Edwards: The short answer is because of the increasing complexity of software enabled connected products. Today, electronic design engineers incorporate hardware, software and connectivity into systems, but they also have to design for data. Designing connected products that are active, autonomous, and constantly sharing information—upstream and downstream—has become essential. Let me give you three examples of this growing complexity in key industries:
- Auto: Autonomous vehicles are anticipated to have hundreds of millions of lines of code running within and across a variety of electronic subsystems (i.e. infotainment, collision avoidance, image-recognition), increasing the complexity of the automobile exponentially. ELM solution can help engineering teams increase the speed of product development without sacrificing quality or standards, and ultimately delivering engaging driver experiences that their customers will love.
- Medical: Designing and developing medical devices (operating robots, testing and monitoring devices) is extremely challenging with growing regulatory oversight and increasing concerns on the high costs across the medical industry. ELM helps to achieve real-time transparency, reduce the cost of compliance, and ultimately innovate and deliver zero fault products in a safety critical environment.
- Aerospace & Defense: Aircraft companies are designing and developing very complex systems-of-systems (relying more on electronics to fly and operate aircraft) across a vast ecosystem of suppliers, while regulatory oversight and the need for fail-safe products makes development traceability, auditability, reporting, and compliance mandatory. ELM is the foundational platform for leveraging AI, analytics, and virtual modeling across the growing IoT landscape transforming the engineering lifecycle, and helping manage product complexity, the cost of compliance and reporting, and a more sophisticated supplier ecosystem.
Wong: What has been the customer reaction?

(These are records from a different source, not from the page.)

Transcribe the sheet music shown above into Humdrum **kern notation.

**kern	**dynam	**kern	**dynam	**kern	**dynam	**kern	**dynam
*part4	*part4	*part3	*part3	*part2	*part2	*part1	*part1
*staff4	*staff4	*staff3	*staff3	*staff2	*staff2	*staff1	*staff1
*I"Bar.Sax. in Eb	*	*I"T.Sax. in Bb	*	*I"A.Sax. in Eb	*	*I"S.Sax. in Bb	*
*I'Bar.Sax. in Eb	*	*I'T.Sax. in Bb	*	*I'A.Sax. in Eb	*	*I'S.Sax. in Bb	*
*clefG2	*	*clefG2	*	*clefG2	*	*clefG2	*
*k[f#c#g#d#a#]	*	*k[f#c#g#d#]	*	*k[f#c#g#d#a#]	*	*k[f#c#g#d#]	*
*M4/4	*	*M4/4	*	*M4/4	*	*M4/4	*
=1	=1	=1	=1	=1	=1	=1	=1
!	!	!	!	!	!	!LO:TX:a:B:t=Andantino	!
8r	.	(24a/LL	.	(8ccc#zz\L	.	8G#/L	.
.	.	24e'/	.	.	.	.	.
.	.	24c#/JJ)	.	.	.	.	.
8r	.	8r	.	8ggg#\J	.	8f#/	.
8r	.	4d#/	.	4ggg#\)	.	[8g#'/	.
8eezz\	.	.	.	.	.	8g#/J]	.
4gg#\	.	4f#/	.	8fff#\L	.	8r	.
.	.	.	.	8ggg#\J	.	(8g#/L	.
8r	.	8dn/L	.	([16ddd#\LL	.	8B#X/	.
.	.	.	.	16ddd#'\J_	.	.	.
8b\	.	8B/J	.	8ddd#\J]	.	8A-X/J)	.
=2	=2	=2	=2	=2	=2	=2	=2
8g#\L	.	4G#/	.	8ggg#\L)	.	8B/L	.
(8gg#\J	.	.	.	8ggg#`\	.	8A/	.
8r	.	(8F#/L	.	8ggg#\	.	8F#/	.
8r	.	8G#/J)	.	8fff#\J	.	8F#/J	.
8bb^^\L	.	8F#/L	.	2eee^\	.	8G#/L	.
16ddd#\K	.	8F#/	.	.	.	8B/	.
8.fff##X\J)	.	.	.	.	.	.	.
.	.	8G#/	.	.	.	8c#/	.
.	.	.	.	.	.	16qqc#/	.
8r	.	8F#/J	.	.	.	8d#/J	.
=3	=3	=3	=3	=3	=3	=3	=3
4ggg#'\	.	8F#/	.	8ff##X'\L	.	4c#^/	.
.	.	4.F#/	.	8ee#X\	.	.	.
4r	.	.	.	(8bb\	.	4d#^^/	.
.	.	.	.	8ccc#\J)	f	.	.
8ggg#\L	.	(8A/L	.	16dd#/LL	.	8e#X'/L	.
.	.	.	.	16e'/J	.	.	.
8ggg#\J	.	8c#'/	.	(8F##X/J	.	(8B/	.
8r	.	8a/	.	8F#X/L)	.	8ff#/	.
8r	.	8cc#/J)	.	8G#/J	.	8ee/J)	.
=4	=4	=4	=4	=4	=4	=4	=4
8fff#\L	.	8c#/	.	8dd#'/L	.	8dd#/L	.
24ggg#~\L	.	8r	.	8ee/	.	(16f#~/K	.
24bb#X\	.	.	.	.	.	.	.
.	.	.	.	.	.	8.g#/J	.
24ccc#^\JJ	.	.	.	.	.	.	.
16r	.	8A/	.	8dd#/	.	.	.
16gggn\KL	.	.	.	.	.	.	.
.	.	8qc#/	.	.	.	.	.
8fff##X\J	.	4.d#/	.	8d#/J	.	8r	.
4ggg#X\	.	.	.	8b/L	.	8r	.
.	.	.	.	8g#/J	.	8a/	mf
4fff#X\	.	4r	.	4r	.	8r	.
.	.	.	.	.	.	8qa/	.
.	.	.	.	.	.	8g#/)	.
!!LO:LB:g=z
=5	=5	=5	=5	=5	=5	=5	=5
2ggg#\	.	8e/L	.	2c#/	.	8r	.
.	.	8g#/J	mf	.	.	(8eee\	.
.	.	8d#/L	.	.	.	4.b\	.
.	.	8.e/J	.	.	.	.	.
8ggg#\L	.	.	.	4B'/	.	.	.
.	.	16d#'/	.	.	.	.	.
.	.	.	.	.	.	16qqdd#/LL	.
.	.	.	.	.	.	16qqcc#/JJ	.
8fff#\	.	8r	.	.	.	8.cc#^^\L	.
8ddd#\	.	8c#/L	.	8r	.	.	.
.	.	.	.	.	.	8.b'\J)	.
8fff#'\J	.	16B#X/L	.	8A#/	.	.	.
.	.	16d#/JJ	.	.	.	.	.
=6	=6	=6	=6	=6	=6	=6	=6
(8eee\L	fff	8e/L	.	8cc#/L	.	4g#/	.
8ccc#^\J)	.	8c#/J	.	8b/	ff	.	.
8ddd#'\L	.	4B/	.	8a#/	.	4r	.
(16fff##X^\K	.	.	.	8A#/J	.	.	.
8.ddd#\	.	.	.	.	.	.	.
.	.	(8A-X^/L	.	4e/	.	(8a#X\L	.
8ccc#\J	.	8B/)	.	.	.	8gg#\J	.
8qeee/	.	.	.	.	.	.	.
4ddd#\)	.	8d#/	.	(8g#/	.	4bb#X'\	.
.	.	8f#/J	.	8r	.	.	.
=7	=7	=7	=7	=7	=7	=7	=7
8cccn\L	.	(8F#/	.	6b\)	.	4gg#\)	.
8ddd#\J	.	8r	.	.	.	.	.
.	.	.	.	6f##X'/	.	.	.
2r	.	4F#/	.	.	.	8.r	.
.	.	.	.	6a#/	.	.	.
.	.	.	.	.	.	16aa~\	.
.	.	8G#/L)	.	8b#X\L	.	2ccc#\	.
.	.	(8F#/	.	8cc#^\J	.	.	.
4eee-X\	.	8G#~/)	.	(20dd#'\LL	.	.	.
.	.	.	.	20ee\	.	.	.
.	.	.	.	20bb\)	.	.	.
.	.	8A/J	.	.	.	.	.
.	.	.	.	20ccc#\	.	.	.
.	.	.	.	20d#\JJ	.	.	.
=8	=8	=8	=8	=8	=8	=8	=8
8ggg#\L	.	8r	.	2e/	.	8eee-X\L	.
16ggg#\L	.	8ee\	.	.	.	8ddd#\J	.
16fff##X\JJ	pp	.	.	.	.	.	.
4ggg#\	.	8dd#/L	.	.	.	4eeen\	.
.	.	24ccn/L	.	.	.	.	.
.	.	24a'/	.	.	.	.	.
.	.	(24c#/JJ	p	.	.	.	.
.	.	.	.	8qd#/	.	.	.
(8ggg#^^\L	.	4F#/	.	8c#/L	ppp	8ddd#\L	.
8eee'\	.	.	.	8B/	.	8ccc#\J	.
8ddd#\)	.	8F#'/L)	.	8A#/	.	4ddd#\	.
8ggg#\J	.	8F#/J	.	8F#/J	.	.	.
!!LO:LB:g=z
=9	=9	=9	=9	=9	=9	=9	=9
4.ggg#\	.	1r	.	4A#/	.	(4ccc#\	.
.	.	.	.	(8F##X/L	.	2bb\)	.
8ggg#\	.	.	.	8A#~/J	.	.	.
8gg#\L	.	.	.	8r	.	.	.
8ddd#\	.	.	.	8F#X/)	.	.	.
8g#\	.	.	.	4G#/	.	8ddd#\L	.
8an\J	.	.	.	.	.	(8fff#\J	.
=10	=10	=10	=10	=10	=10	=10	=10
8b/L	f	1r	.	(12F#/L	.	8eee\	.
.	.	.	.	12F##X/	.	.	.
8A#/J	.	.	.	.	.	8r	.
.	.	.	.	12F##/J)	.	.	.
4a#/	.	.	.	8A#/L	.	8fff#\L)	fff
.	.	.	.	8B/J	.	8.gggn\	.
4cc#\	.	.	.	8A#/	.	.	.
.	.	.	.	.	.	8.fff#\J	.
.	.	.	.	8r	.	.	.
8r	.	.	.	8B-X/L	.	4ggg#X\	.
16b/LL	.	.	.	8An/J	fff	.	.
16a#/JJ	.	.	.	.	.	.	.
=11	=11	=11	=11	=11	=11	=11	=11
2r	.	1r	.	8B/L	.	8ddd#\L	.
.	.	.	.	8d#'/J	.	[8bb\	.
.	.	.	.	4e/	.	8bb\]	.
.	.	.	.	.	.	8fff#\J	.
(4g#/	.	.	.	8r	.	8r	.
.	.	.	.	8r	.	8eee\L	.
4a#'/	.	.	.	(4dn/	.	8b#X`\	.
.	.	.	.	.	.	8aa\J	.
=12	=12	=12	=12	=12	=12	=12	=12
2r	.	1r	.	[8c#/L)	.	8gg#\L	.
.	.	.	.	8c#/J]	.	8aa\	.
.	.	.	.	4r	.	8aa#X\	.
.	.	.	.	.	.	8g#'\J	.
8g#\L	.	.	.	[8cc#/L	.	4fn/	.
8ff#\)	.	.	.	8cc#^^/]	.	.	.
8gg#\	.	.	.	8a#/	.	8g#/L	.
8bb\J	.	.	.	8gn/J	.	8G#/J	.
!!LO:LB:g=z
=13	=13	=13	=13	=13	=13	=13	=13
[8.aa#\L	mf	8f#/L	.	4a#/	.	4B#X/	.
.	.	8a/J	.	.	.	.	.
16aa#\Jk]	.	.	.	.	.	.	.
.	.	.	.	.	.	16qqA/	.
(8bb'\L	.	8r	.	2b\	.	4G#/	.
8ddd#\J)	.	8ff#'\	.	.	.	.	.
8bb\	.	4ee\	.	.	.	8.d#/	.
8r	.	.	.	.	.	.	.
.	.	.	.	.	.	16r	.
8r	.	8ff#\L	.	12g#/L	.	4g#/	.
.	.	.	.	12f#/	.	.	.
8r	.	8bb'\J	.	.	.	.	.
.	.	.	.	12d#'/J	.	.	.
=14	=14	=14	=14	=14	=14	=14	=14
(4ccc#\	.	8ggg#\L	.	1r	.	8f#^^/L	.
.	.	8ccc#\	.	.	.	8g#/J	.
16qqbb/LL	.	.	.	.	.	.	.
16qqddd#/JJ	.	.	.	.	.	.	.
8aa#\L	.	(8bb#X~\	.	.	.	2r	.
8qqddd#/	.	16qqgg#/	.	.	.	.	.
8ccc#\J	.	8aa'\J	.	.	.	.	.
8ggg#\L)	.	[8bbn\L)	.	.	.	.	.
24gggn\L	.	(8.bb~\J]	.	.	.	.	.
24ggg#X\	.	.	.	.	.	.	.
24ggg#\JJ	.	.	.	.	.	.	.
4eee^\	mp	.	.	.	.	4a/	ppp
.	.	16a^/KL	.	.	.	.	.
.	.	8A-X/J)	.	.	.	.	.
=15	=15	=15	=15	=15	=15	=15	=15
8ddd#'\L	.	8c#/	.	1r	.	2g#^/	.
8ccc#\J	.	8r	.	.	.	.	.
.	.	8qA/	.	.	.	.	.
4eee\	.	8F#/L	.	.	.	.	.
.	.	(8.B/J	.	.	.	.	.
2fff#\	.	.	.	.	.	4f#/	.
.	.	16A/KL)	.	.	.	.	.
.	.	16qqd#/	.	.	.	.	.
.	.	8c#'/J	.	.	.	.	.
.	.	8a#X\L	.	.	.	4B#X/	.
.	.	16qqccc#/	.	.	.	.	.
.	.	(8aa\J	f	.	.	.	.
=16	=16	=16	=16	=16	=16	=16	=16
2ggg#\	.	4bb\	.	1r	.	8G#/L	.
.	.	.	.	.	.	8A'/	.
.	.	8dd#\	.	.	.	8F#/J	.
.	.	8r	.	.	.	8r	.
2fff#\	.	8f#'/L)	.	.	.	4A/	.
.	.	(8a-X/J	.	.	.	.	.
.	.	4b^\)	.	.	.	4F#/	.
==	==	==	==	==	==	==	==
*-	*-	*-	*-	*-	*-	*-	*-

Edwards: Overwhelmingly positive. As an example, Continental is leveraging IBM’s ELM solution to further advance the development of smart, connected vehicles by helping its engineers to collaborate and share data across teams.
Dr. Bernhard Rieger, PMT Head and Head of Quality and Processes at Continental’s Chassis & Safety division recently spoke about the transformation gains: “The shift towards autonomous, connected, electrified, and shared vehicles has a major impact on our business. In order to meet these changing requirements, we are working with IBM to reinvent the way we develop and deploy products.”
IBM’s ELM improves workflow to develop and track products in real time, over their entire lifecycles. Continental leverages these capabilities to cover the development cycle for systems and software, including modeling and simulation, as well as requirements, quality and configuration management. Personally, I look forward to our partnership and seeing the progress and innovation that arises out of this smarter way of working.
Wong: What does the future look like for the industry?
Edwards: Products will continue to get more complex as they evolve, and engineering teams will be required to develop products faster, at lower cost, with better quality, and ensure a variety of compliance and regulatory requirements are met. As product lifecycles become shorter, competitive pressures will increase, and many companies will live or die on their next product introduction.
This means that companies will have to continuously innovate and adopt engineering management processes that facilitate speed, quality, and compliance so that their engineers can focus on developing the next market-winning product.